- **Task goal**
In the text on air quality model evaluation, which chemical mechanism was WRF-chem configured to use as its chemical module?

- **Text**

For a demonstrative purpose, gas pollutants categorical threshold values were set on the 1-h average air quality standard (upper value) and half of the standard (lower value).

4. Results

A high weekend ozone episode was considered to show a comparison between model and observed data by using MET and UPP modified codes. The episode took place in Mexico City from 06:00 LT on April 13, 2007 through 03:00 LT on Apr 15, 2007. During that period, measurements of criteria pollutants were made by RAMA. Although it is possible to extract the model formaldehyde concentrations during this episode, this compound was not measured.

WRF-chem was configured to use the chemical mechanism RADM2 as the chemical module (Stockwell et al., 1990). The emissions inventory was gridded based on the National Emission Inventory for the Mexico City Metropolitan Area (MCMA) for the year 2006 (SMA, 2015). These emissions were updated to fill in a 3-km spatial resolution and simulations were carried out for a 40-h time period. Finally, the observational data, required by MET, is provided by the MCMA monitoring stations (RAMA). Figures 1 and 2 show examples where simulations are compared against monitoring stations data.

Fig. 1 Simulated and observed fields in ground based stations in Mexico City, from April 13, 2007 at 6:00 LT to April 14 at 03:00 LT. Filled circles correspond to measurements from the ground-based Air Quality Monitoring Network (RAMA) in the MCMA and lines (filled squares) are the simulations made with WRF-chem model 

Fig. 2 Simulated and observed averaged fields, from April 13, 2007 at 6:00 LT to April 14 at 03:00 LT, in Mexico City. Continuous line represents the average field calculated with the WRF-chem model, and filled circles represent the average measured field from RAMA in the MCMA. 

The Point-Stat tool computes several statistics to evaluate the forecast performance in monitoring stations. Figure 1 shows the simulated and observed concentrations of O3 and CO in ground-base stations. To the left, the ozone concentration in the Cerro de la Estrella (CES) monitoring station is shown. The simulations (continuous line with fill squares) fit well with the observation data (filled circles) in most of the time domains, except for the high ozone concentration time interval, where the simulations underestimate the ozone peak (Apr 14, 15:00 LT). Conversely, illustrated on the right side of Figure 1, the simulated CO concentrations at San Agustín (SAG) monitoring station are well fitted in the high measured ozone concentrations. The CO simulated concentrations systematically underestimate the measurements, but almost follow the same observed data pattern, which could indicate that the emission inventory should be modified in that case. Also it is possible that MET computes the grid average of fields; the Stat-Analysis tool provides verification statistics for a matched forecast and observation grid.

- **Provided data**
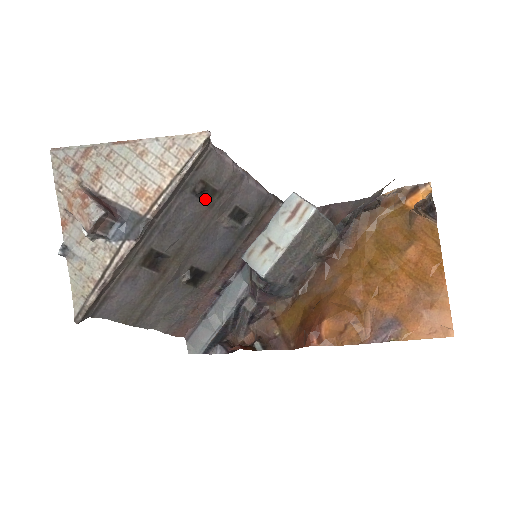
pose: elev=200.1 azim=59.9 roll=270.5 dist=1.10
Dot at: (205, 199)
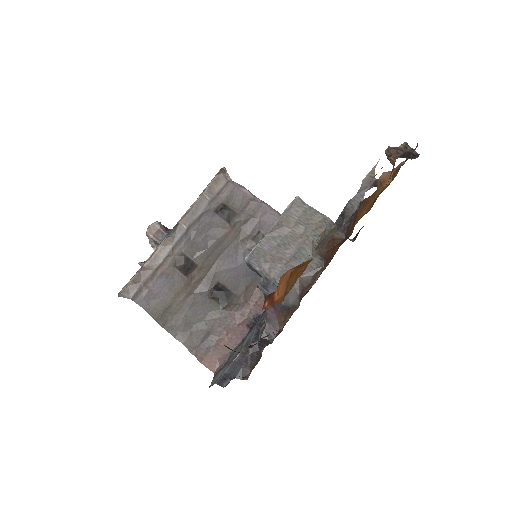
Dot at: (227, 220)
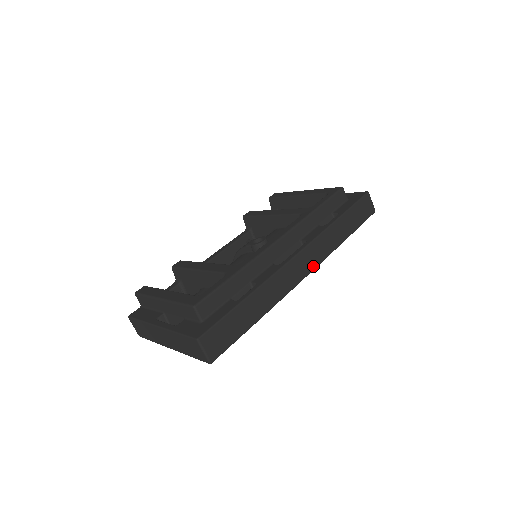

- **Exercise result**
RADM2